Paulo Dybala si è raccontato in un’intervista intima a Vanity Fair, nella quale ha confessato di essere bravo a giocare a scacchi (“vero, me la cavo bene. Fino all’età di 18 anni ho anche partecipato a diversi tornei della mia città”) e dell’amore per il calcio del papà scomparso quando lui aveva 15 anni (“ci portava ovunque potessimo giocare, ovunque ci vedesse felici”).
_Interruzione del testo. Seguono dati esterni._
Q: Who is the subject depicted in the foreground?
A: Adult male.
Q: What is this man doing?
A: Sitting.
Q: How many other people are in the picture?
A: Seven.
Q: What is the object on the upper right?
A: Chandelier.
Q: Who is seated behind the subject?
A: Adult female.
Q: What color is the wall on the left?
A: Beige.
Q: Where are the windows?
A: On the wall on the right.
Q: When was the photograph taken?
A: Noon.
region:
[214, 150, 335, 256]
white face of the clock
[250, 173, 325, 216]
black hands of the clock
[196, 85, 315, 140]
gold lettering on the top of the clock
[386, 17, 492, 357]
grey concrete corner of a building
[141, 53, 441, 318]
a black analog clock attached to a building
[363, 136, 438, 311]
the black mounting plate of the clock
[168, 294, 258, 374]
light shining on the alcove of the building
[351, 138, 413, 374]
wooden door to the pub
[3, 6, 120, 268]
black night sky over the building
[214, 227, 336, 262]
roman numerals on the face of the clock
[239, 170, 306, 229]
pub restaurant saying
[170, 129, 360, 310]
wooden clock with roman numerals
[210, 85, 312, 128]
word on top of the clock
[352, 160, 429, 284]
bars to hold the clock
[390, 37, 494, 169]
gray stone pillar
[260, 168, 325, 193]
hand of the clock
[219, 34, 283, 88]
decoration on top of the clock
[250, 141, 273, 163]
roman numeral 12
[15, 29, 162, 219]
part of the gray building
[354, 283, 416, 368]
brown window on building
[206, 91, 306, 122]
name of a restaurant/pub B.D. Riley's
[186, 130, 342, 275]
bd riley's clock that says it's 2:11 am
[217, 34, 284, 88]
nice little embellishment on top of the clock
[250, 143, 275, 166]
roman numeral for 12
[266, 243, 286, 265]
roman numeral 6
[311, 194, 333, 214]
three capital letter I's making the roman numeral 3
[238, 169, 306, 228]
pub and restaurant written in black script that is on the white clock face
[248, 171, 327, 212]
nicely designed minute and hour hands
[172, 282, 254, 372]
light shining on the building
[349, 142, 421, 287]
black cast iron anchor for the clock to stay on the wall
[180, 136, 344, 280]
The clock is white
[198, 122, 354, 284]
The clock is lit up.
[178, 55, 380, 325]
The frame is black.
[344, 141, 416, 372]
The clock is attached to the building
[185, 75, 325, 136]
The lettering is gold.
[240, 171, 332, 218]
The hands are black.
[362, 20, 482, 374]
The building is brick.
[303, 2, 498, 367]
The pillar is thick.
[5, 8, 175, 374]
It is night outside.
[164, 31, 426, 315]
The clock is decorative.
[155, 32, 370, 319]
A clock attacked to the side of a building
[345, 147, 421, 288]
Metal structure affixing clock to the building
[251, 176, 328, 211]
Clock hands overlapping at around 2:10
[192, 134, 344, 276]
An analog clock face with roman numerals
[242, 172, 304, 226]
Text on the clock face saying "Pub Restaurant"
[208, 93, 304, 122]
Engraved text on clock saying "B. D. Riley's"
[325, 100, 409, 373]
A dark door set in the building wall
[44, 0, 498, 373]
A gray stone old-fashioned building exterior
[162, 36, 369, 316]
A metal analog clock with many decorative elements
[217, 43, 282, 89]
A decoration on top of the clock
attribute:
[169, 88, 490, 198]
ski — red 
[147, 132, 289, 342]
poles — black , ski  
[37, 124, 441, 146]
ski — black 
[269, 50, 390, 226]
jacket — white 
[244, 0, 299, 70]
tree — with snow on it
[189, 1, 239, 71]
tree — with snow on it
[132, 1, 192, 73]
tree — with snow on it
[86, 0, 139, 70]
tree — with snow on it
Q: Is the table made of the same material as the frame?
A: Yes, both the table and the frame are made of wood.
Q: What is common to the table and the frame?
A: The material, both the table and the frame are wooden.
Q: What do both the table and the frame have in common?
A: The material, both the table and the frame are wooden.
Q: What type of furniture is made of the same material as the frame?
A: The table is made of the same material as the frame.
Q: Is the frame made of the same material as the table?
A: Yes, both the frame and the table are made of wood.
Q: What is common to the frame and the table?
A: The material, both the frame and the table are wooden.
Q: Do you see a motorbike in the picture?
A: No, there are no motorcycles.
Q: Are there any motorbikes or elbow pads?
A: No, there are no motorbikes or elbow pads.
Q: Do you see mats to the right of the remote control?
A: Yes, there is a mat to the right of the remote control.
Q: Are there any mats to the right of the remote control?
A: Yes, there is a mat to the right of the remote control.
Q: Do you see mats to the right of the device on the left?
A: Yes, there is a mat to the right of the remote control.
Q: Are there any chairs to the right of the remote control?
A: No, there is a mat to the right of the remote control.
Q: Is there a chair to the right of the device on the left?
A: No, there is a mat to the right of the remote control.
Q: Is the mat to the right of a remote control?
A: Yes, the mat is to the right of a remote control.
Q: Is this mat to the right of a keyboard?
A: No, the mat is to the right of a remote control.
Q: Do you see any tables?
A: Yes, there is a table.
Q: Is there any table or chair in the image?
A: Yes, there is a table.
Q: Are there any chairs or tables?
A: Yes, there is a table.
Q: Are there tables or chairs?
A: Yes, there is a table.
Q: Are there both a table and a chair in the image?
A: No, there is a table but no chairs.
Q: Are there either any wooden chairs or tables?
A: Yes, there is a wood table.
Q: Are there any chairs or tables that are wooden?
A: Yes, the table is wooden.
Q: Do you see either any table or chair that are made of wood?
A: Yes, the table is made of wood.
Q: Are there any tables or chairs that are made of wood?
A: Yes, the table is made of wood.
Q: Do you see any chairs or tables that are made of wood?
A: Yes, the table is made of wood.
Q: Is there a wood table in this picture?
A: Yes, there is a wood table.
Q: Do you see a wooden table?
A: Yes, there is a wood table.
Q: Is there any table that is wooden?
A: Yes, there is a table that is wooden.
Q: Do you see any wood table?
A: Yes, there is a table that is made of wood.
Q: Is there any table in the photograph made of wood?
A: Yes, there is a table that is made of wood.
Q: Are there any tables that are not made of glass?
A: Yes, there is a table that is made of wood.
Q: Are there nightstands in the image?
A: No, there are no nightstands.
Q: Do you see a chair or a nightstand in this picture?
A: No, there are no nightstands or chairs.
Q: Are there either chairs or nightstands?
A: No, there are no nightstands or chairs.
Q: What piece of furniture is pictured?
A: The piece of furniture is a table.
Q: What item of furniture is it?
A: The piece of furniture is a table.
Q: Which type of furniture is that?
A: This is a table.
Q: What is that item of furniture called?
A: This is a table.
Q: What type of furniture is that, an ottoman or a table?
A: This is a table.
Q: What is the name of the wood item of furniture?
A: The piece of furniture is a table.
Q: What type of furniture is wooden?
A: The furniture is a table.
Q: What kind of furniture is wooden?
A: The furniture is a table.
In cha cosa ama spendere i suoi soldi Paulo? “Negli ultimi dieci anni ho comprato tre macchine. Io principiante? Eh ma cosa me ne faccio? Siamo spesso in giro per le gare in Europa e in Italia e neppure la potrei usare. In più, la Juventus ci fornisce un’auto aziendale. L’ultima che ho comprato la usa Oriana. Io sto molto attento a spendere. Colleziono maglie di calcio. Follie? Sfiorate. Una casacca di Del Piero, all’asta, mi è sfuggita per un pelo soffio. E una di Maradona indossata in una partita contro il Brasile, che qualcuno ha accettato di pagare più di me”.

L’amore con Oriana: “Riesce a farmi aprire e a farmi vedere ogni giorno le cose in modo diverso. Comunichiamo tanto e facciamo tante cose assieme, anche se ciascuno conserva il suo spazio. A parte sul divano la sera, quando vediamo un film: lei vorrebbe stare sempre abbracciata, io un po’ meno. Stare tutto il giorno appiccicati non va bene. Se la sposerò? Più avanti”.

Covid: “Io il Covid l’ho già avuto. Per me i negazionisti hanno lo stesso valore di chi sostiene che la Terra sia piatta. E la prego, non mi faccia aggiungere altro”.